How the Alpine Training Center differs from box gyms
If you look at something like CrossFit, a lot of their programming is designed to improve performance in the gym. They do a lot of timed efforts whereas ATC’s programming is designed to improve what you’re doing outside. In other words, there are less timed efforts in the gym but the training is more focused on improving you outside and in your sport. For example, are you hiking faster with their programming? What they do in the gym should complement their outdoor activity instead of being a competition in the gym.
Connie’s website says “This is not Crossfit. This is one solid hour of complete athletic mindfulness.”
We asked her what “Complete athletic mindfulness” meant to her.

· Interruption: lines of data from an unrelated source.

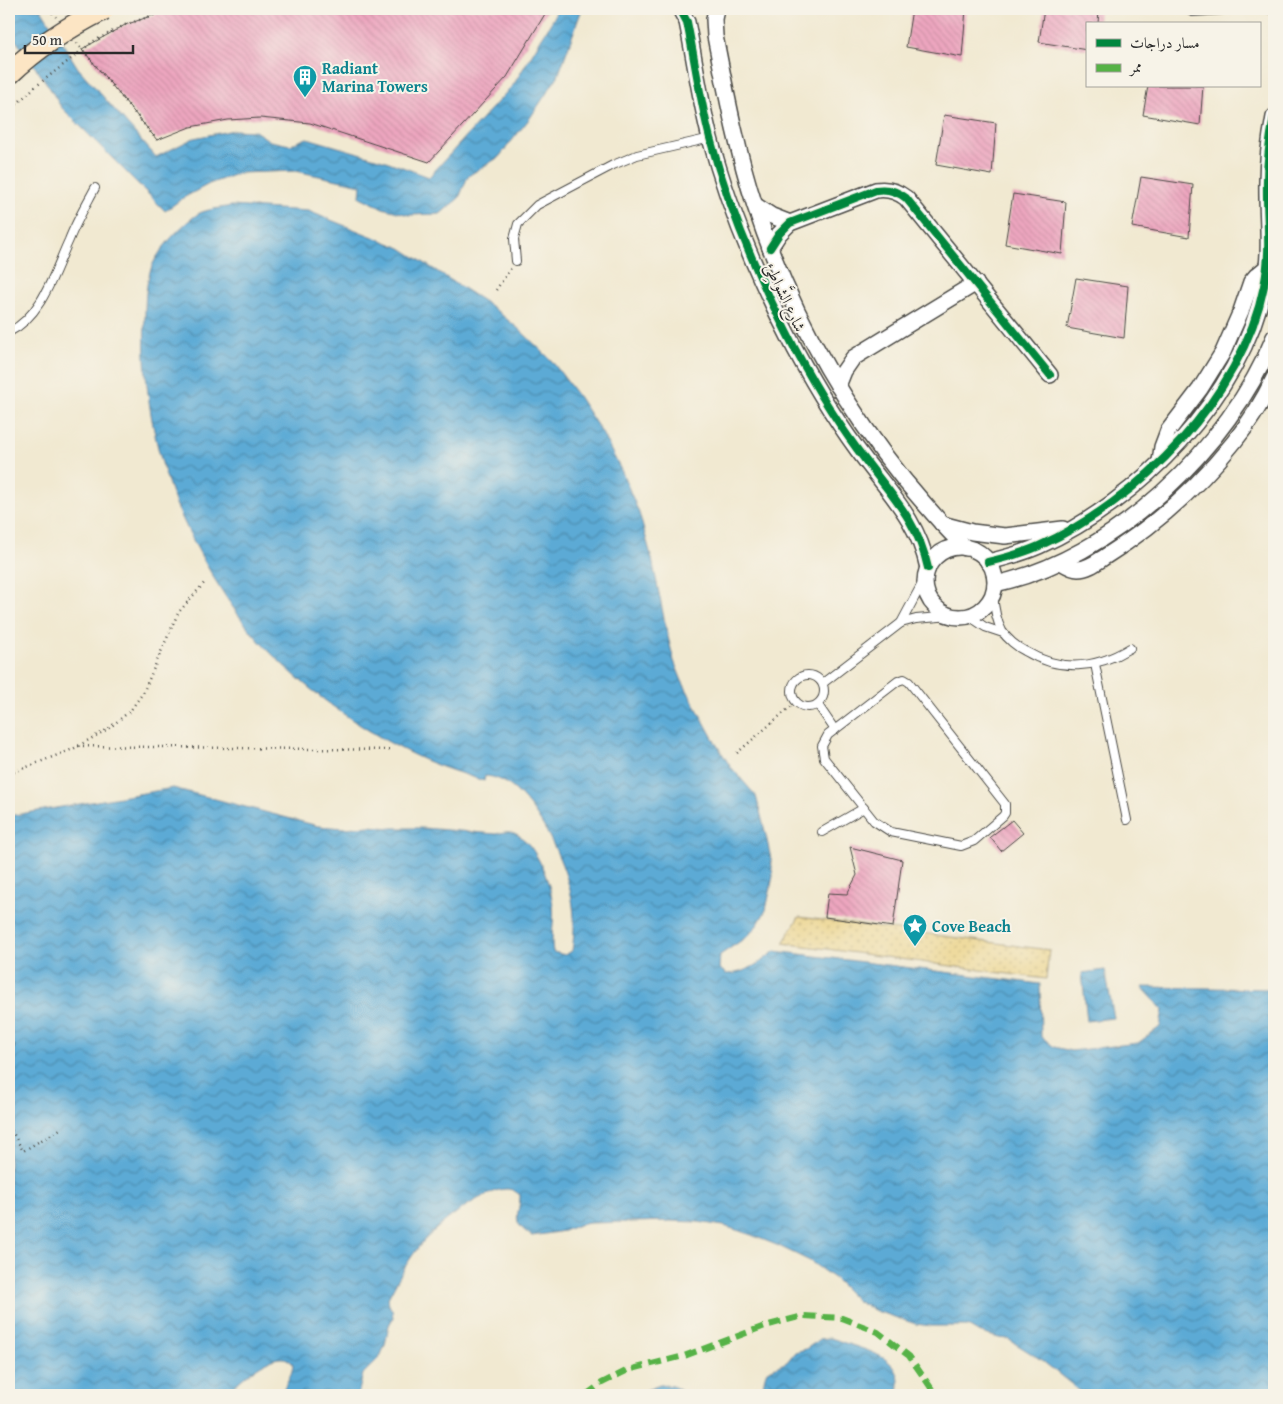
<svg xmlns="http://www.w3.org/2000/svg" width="1283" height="1404" font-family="'Gentium Book Plus',Amiri,serif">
  <defs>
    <pattern id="sand-dots" width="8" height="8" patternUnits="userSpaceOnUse" patternTransform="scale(1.25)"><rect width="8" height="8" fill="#eeda9e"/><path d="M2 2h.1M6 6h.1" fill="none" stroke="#cb8" stroke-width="1.8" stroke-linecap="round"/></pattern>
    <pattern id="water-waves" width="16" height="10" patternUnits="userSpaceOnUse" patternTransform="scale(1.25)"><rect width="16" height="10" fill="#5caad5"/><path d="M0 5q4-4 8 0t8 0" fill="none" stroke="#4c8bad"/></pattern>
    <pattern id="building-back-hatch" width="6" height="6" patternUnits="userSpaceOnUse" patternTransform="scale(1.25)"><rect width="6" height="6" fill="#eda6bf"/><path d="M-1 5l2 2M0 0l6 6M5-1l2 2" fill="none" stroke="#cb8fa4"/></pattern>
  </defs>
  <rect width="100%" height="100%" fill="#f7f3e8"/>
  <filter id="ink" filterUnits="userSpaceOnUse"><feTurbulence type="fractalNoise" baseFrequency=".02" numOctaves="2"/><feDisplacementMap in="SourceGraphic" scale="10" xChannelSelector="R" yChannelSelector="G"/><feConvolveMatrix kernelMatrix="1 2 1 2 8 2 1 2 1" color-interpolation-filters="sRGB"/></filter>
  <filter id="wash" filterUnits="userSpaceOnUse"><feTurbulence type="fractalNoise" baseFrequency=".0096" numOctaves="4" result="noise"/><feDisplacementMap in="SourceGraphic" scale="20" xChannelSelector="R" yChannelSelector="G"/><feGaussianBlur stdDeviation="1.12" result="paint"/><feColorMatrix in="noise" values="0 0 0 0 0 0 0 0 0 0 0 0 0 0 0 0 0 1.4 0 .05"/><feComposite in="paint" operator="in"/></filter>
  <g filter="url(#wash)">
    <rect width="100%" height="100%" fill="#f1e9d1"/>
    <path fill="url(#sand-dots)" stroke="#8c8264" d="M799,917L1049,950L1046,979L783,943Z"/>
    <g fill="url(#water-waves)" stroke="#446a80">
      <path d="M9,9H41L78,68L156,157L194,138L234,130L255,131L270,141L290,145L307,138L386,161L429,177L514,84L555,16L556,9H582L558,76L530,118L499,157L468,176L459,198L440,214L409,215L383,208L360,197L361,185L296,171L239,173L209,184L183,198L165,211L61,107L48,85L9,31Z"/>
      <path d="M232,206L308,211L401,248L491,306L520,330L551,360L578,396L602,433L622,472L639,513L652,559L667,633L674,661L682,681L715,742L730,766L756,796L765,831L771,859L773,876L766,910L758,924L748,936L720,955L719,968L726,974C745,974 760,963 775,951L1040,984L1041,1036L1054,1047L1071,1051L1138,1043L1160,1027L1163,1010L1142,987L1274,989V1395H1085L1040,1359L1008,1339L999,1338L978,1332L968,1326H931L916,1324L876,1311L857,1301L835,1279L810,1261L779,1246L749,1234L724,1226L698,1222L671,1221L589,1223L578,1225L564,1231L532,1236C509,1221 520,1217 520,1195C515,1191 512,1189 506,1189C483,1189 431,1229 418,1248C406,1263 397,1281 388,1298L389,1305L392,1310L393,1318L389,1325L385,1345L380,1357L363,1374L358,1395H282C284,1383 293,1376 293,1364C290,1361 287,1358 283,1358C267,1356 235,1383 226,1395H9V816L173,788L318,826L344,828L370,826L390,828H423L496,834C501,833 506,831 511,832C535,838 551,884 553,906C555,922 550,937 553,952L565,955L572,951C575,931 575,913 571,894C564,859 527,777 485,776L484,781C461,773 436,766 414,755C357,728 305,689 261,643C227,605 200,557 179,511C153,450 142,381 145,316C145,300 146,281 152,266C160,248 181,225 198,214C207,209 222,208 232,206Z"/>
      <path d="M1105,970L1114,1018L1087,1021L1082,973Z"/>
      <path d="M829,1338C836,1339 841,1342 848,1344C873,1352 908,1361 897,1395H761C764,1387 763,1379 767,1371L787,1362L795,1352L806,1349L820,1339Z"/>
      <path d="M660,1385C671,1385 677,1386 685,1395H640L644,1391Z"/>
    </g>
    <g id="blocks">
      <g fill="url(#building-back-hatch)">
        <path d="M171,9H548L507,77L429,162L310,123L260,118L228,120L190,127L157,140L82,49L125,25Z"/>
        <path d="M912,9H966L962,57L906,47Z"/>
        <path d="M1044,9H1099L1098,24H1087V50L1039,42Z"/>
        <path d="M1148,86H1203L1200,125L1143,115Z"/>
        <path d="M944,115L996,123L992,175L936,165Z"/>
        <path d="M1141,177L1193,185L1189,237L1132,227Z"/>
        <path d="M1013,194L1066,202L1062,254L1005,244Z"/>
        <path d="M1076,278L1128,286L1124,338L1067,328Z"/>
        <path d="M1012,820L1023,833L1001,851L990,837Z"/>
        <path d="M850,847L902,860L893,927L825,917L828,893L847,894L857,875Z"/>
      </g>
    </g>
  </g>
  <g filter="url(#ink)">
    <use href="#blocks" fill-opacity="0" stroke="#494844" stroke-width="1"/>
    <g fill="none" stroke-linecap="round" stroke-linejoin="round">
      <defs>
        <g id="service">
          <path d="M1187,9L1192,12L1240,9"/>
          <path d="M1268,9L1274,10"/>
          <path d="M516,261L514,239L518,224L537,205L613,165L637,155L711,138"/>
          <path d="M9,332C43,315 54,272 69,240C76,222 86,205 95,188"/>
          <path d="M993,594C994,607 996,620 1002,631C1007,639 1017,647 1025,651C1060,672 1096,669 1130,648"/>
          <path d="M969,616L985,627L1003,633"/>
          <path d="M901,623L916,619L951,616"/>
          <path d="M1095,664L1127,820"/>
          <circle cx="808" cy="691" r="16"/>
          <path d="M904,679L909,682L1005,804V813L1003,816L974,841L961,846L891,832L874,821L824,758L822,746L828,735L898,681Z"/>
          <path d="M823,683L901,623L925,578"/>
          <path d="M818,705L835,730"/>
          <path d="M822,832L864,808"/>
        </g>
        <g id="minor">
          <path d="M680,9L687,22C695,61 700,100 710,138C729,210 760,282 795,349C816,388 839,426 866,461C893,497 918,522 928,568"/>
          <path d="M716,9L714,19L715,36C726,92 737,151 755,206C788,306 839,399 905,481C925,504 944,528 966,548"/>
          <path d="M755,205L772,216L790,223"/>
          <path d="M770,248L779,234L790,223L876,190C888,188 897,191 906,198L1050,375"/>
          <path d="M838,386L844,371L853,358L976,283"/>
          <path d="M1160,462L1162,447L1168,431L1200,389L1223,352L1241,311L1251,282L1256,276L1267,267"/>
          <path d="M942,524L972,532L1005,536L1063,529"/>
          <circle cx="960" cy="582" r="35"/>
          <path d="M988,562C1005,558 1023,553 1039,546C1139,501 1242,397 1264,286C1272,249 1266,217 1267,181C1267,159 1270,138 1274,117"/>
          <path d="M1061,562C1066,565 1072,569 1078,569C1089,569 1098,561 1106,556C1154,526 1198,487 1234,442C1250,422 1263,401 1274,378"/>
          <path d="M995,584C1113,559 1230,447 1274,337"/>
        </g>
      </defs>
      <use href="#service" stroke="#494844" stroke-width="10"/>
      <use href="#minor" stroke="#494844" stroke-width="18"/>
      <g stroke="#494844" stroke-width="2.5" stroke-dasharray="1 4" stroke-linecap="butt">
        <path d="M49,9L56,17"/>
        <path d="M660,9L661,10"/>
        <path d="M125,25L171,9"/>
        <path d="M77,43L157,140"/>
        <path d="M496,290L511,268"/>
        <path d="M78,746L389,750"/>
        <path d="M737,753L796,702"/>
        <path d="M9,774L73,749L108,729L130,711L143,693L178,613L206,581"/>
        <path d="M9,1047L15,1044"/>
        <path d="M9,1126L23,1151L62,1128"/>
      </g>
      <use href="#service" stroke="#fff" stroke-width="8"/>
      <use href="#minor" stroke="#fff" stroke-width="15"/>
      <defs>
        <path id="secondary-bridge" d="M9,74C36,48 70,26 104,9"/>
      </defs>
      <use href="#secondary-bridge" stroke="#494844" stroke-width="24" stroke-linecap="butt"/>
      <path stroke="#494844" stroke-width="2.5" stroke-dasharray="1 4" stroke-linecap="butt" d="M9,111L35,87L94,41L125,25"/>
      <use href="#secondary-bridge" stroke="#fce5c4" stroke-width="21"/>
      <path stroke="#56b246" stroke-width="6" stroke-dasharray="12 6" stroke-linecap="butt" d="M586,1395L602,1383L628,1370L684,1356L765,1326L803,1316L842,1318L878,1332L909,1356L936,1395"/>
      <defs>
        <g id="cycleway">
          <path d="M680,9L687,22C695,61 700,100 710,138C729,210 760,282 795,349C816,388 839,426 866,461C893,497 918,522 928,568"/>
          <path d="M770,248L779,234L790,223L876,190C888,188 897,191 906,198L1050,375"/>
          <path d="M988,562C1005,558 1023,553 1039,546C1139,501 1242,397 1264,286C1272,249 1266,217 1267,181C1267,159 1270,138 1274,117"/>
        </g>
      </defs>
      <use href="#cycleway" stroke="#f7f3e8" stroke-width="11"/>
      <use href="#cycleway" stroke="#00873e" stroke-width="8"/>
    </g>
  </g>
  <defs>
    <symbol id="building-pin" viewBox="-11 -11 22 30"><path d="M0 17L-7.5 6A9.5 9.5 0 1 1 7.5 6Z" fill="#0f9aa8" stroke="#f7f3e8"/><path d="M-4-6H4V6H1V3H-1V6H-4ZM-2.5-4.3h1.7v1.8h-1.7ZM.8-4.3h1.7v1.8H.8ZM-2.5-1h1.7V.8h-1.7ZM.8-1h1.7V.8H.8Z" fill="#fff"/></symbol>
    <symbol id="sight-pin" viewBox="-11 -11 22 30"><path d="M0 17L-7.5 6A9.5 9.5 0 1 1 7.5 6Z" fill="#0f9aa8" stroke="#f7f3e8"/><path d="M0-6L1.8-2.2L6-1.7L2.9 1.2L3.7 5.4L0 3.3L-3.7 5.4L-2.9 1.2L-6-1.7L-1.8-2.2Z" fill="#fff"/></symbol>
  </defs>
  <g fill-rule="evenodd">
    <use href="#building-pin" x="291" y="63" width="28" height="38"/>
    <use href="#sight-pin" x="901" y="912" width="28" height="38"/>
  </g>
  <g text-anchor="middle" stroke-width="4" stroke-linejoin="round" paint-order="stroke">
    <g font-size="16" font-weight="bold" fill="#0d838f" stroke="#f7f3e8" text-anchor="start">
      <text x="322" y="74">Radiant<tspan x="322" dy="18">Marina Towers</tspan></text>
      <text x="932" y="932">Cove Beach</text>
    </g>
    <g font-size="16" fill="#2b2b2b" stroke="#f7f3e8">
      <text transform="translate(786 297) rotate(65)" y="6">شارع الشَّواطِئ</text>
    </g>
  </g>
  <rect width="1283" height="1404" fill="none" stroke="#f7f3e8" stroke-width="30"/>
  <rect x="1086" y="22" width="175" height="65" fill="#f7f3e8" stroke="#a5a39c"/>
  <rect x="1096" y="39" width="25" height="8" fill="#00873e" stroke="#a5a39c"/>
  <text x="1130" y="48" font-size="15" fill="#2b2b2b">مسار دراجات</text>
  <rect x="1096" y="64" width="25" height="8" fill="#56b246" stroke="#a5a39c"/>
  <text x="1130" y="72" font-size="15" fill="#2b2b2b">ممر</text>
  <path d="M25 45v8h108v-8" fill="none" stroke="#2b2b2b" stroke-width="2.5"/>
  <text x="32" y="45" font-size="15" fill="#2b2b2b" stroke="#f7f3e8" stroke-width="4" paint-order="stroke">50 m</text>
</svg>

She told us, “It’s a combination of a lot of things: Being strong, being in good condition, being physically fit, being able to work for an hour or more since most outdoors sports last longer than an hour, being durable as an athlete, so you can go day after day or multiple hours if you’re sport dictates that, and also having the flexibility and mobility to continue doing your sport for many years.”
All the programming at ATC includes those variables: strength, conditioning, durability, and mobility.
Connie’s Backcountry Workout
We asked Connie to write up a home workout for hiking. Here are some of the best exercises for hiking and this workout will only take you around 45 minutes.
Warmup: 10 minutes
Stair Climbs OR Step-Ups to bench/box/stairs with a backpack @ 20% bodyweight (stuff your pack like you normally would on a trip)
Mobility: 2 rounds
Runner’s Lunge (hold 10 seconds each side)
Bird dogs (6x)
Training: 3 rounds (pack across the back of neck/shoulders, fill it 20% of body weight – do not wear it)
1 Minute: Kneeling to Standing – Right leg only
30 seconds: Rest
1 Minute: Kneeling to Standing – Left leg only
30 seconds: Rest
4 Rounds – Wearing pack for all exercises, fill it 20% of body weight
20-second Squat Hold
4 Rounds – No pack
30-second Side Plank – Right side
30-second Side Plank – Left side
20 Mountain Climbers – Total
Rest as needed
4 Rounds – Cooldown
10 Lateral Lunges – Slow stretch
10 seconds each side – Downward-Facing Dog/Calf stretch
Lay face-down on the floor. Exhale and lift all four limbs, contracting through the low back. Inhale as you lower your limbs back to the floor.
Start in a plank position with hands directly below shoulders. Step your left foot up and outside your left hand. Let your hips sink toward the floor. Switch sides.
Start both knees on the ground and with your pack across the back of your neck. Stand up and return to kneeling position.
Start by standing up straight. Reach hands to the ground and place your hands in front of your feet. Walk your hands forward, one at a time, allowing your heels to lift off the floor as your body begins to straighten. Stop once your hands are directly under your shoulders. Then reverse direction by walking your hands back toward your feet, lifting hips up, and trying to keep legs straight. Return to standing.